Exercise brief =
Report the count of lines containing the word "χρήση" in the entries below, and nothing more.
#### Data records ####
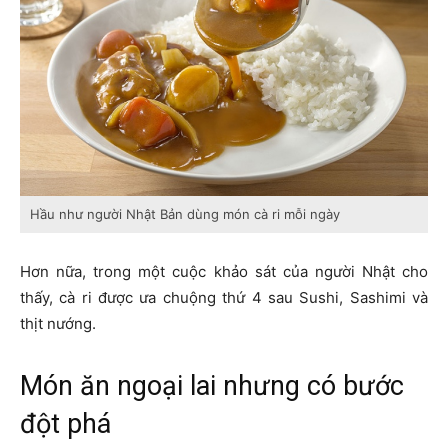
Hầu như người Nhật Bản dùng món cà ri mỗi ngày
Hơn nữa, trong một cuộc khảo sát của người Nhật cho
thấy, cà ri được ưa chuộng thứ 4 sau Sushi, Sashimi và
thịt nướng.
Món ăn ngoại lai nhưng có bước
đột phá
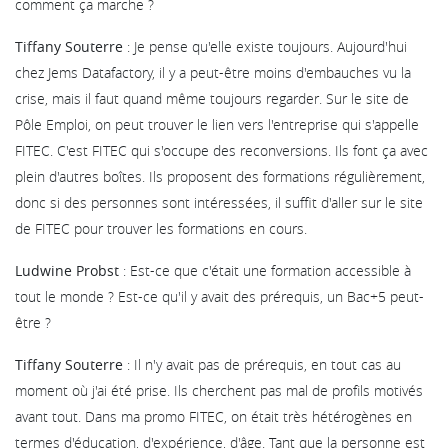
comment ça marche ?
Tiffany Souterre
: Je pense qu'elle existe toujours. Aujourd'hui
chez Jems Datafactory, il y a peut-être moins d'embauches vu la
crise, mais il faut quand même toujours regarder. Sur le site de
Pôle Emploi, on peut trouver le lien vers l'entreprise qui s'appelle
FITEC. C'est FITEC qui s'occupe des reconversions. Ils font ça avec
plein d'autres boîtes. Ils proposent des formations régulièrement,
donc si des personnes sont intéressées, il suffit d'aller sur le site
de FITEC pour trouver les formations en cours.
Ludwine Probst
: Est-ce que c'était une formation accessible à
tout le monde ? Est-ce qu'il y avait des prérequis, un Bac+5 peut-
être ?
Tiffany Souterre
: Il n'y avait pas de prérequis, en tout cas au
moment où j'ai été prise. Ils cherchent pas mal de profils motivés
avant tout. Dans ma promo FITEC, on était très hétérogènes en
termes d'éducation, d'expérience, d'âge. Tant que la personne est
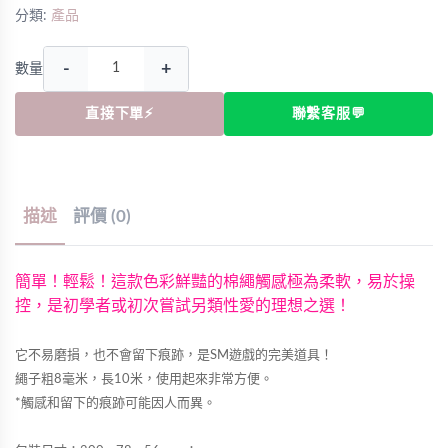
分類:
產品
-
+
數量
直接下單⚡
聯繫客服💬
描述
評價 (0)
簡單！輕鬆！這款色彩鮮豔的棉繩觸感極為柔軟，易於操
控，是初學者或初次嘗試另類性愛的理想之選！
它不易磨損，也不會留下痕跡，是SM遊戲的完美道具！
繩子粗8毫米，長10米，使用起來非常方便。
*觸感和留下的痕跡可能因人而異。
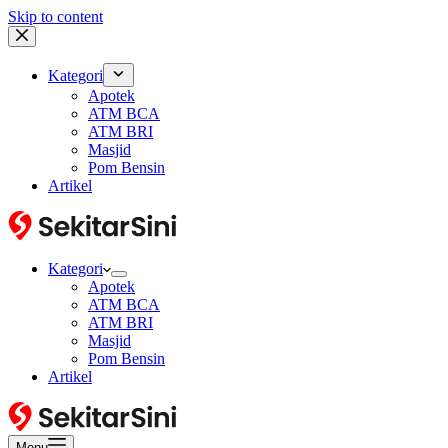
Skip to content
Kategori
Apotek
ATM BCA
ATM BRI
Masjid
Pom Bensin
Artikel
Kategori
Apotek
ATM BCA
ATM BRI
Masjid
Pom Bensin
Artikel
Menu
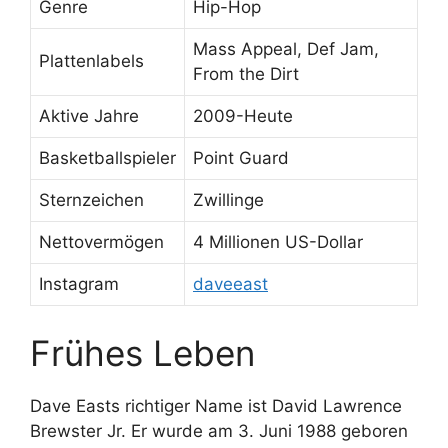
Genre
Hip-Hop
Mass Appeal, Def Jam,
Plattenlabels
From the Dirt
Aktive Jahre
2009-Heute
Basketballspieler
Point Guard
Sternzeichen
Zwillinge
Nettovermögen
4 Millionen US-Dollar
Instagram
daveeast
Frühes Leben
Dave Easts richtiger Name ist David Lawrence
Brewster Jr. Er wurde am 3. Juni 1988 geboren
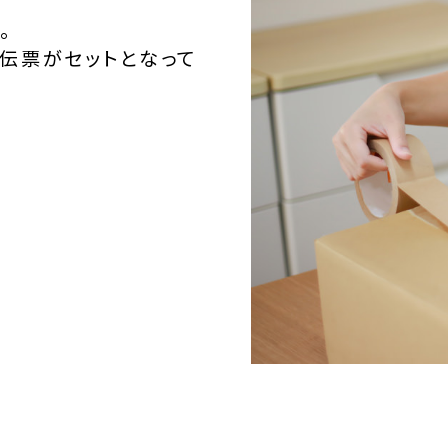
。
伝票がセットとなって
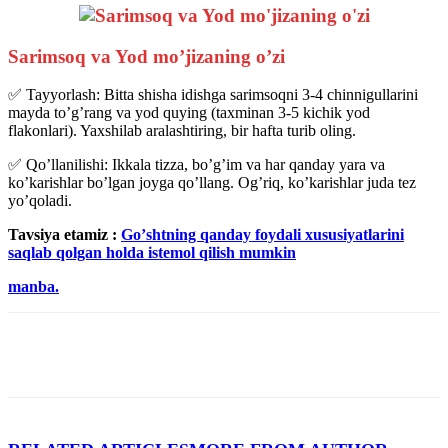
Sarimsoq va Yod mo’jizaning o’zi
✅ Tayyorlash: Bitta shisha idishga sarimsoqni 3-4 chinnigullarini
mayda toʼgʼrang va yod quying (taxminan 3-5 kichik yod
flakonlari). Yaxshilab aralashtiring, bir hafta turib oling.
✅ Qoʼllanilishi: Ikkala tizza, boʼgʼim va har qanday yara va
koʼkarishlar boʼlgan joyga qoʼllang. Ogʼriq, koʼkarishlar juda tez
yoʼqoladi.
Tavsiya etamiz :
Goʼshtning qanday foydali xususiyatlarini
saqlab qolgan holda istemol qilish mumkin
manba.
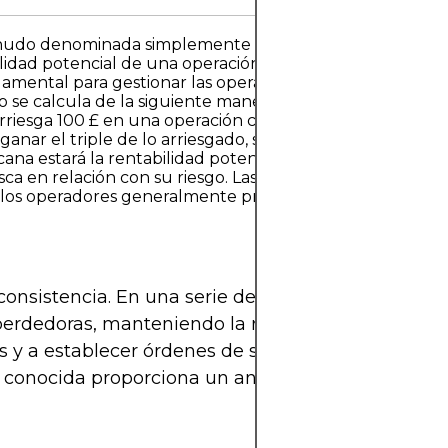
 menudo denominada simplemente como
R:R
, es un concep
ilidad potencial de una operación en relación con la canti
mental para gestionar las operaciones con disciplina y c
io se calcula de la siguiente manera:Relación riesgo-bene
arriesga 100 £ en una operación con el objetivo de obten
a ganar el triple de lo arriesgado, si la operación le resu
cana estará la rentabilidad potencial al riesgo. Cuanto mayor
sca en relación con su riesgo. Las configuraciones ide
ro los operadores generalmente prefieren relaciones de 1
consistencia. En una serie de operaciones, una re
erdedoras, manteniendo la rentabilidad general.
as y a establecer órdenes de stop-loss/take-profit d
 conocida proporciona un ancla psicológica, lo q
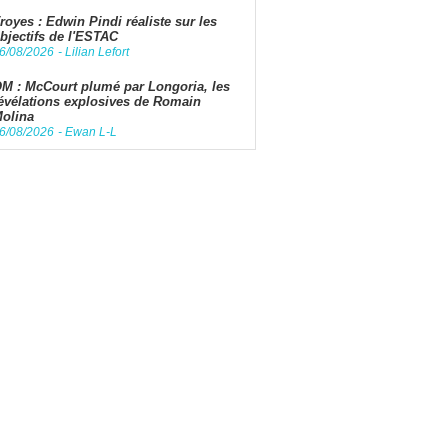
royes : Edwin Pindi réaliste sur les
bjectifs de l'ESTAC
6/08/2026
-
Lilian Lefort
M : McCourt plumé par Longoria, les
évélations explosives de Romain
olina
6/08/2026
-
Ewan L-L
####
#### Data records ####
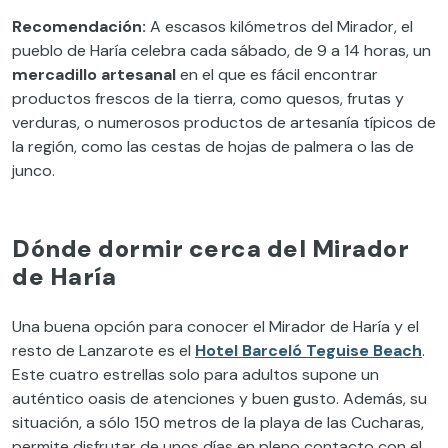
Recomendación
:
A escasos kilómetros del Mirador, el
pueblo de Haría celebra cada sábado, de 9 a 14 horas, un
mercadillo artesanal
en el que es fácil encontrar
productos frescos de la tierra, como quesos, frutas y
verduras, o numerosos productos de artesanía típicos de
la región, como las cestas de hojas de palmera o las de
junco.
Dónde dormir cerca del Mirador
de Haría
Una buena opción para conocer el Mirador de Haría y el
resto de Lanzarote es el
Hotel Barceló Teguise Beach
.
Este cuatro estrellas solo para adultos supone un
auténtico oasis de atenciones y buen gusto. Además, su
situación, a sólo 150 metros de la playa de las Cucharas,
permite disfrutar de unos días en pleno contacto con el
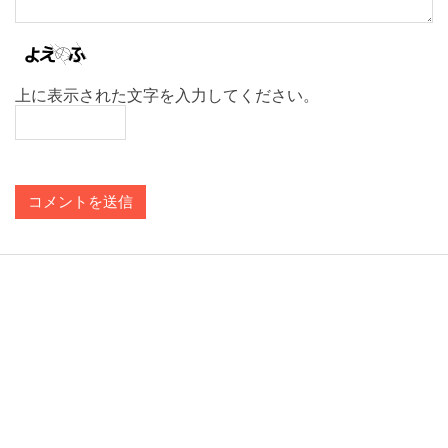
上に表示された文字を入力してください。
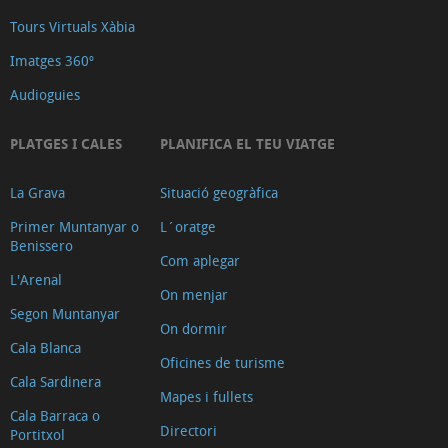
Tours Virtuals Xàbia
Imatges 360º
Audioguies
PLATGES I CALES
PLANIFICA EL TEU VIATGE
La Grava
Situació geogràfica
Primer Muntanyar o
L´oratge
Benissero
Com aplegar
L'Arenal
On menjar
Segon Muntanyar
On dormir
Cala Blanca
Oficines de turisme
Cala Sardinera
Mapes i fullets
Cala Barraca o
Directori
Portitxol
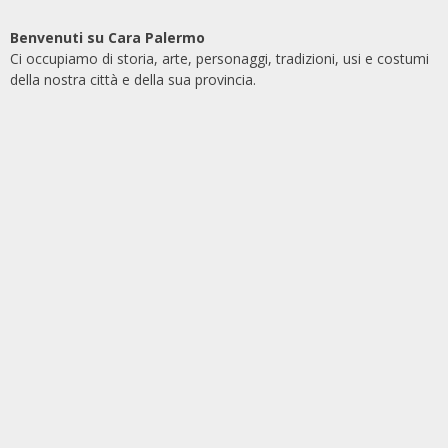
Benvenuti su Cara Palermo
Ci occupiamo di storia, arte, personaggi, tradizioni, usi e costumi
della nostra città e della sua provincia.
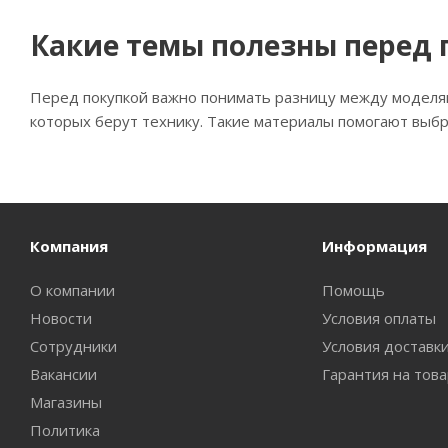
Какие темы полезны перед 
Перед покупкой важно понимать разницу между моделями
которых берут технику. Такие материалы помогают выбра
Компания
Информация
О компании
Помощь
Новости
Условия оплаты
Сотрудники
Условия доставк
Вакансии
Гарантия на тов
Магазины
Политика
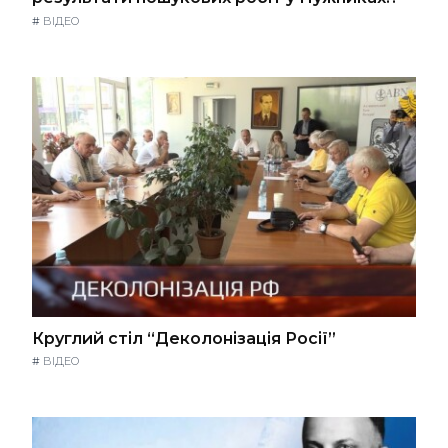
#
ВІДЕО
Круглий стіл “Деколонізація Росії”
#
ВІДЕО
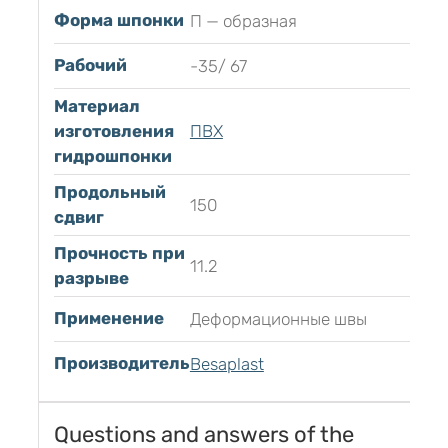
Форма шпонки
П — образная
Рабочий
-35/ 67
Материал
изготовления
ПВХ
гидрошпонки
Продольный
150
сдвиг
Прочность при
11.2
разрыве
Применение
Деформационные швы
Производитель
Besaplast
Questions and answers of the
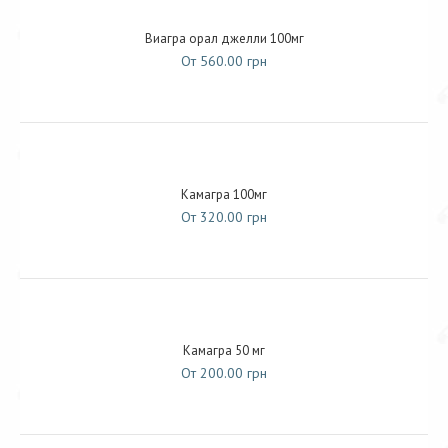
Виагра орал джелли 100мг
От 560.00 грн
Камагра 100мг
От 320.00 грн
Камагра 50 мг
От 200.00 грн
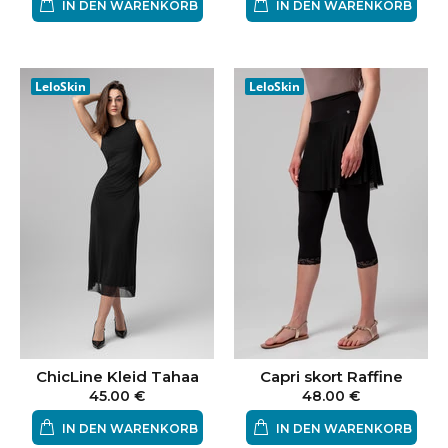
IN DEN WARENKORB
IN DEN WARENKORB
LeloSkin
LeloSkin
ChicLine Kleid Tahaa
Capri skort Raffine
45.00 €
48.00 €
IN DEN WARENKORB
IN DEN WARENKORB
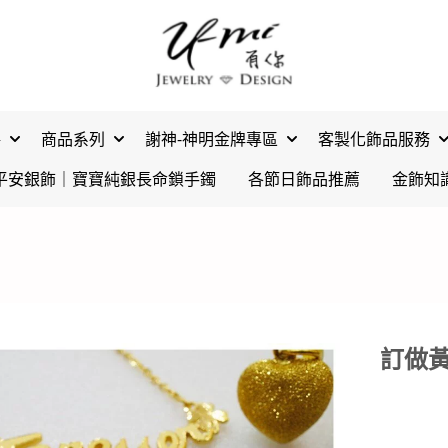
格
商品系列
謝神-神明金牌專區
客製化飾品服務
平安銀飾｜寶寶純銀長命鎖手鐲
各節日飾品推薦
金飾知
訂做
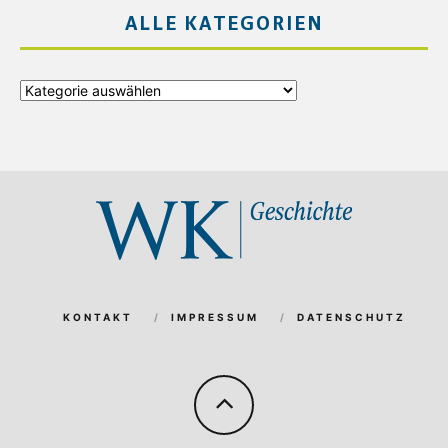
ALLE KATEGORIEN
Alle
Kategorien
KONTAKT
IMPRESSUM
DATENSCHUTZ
####
#### Data records ####
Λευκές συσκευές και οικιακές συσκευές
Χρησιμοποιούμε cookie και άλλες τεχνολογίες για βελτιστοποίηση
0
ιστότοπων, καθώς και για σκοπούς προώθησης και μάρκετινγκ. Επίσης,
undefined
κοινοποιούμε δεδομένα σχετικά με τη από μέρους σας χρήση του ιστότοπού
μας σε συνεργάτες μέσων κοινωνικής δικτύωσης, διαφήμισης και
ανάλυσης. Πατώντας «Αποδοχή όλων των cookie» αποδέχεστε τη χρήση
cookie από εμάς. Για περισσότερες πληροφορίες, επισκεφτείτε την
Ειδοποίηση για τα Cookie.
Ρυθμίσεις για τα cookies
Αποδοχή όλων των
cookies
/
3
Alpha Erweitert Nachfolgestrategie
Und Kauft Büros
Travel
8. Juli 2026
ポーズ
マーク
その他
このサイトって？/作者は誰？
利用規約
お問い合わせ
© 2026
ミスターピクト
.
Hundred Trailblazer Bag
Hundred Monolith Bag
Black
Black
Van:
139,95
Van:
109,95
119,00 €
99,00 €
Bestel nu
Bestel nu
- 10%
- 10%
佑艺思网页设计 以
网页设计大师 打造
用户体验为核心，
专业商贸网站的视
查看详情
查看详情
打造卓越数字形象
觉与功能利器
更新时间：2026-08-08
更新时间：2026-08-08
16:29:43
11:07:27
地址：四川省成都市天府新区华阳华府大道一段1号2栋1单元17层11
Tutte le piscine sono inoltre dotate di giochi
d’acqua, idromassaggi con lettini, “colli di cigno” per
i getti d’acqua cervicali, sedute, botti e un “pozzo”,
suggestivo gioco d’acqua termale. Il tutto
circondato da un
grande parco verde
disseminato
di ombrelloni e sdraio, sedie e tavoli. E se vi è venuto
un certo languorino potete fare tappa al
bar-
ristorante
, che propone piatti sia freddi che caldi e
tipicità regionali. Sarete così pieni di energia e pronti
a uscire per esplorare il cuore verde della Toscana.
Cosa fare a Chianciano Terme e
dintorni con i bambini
####
Solution to this task =
2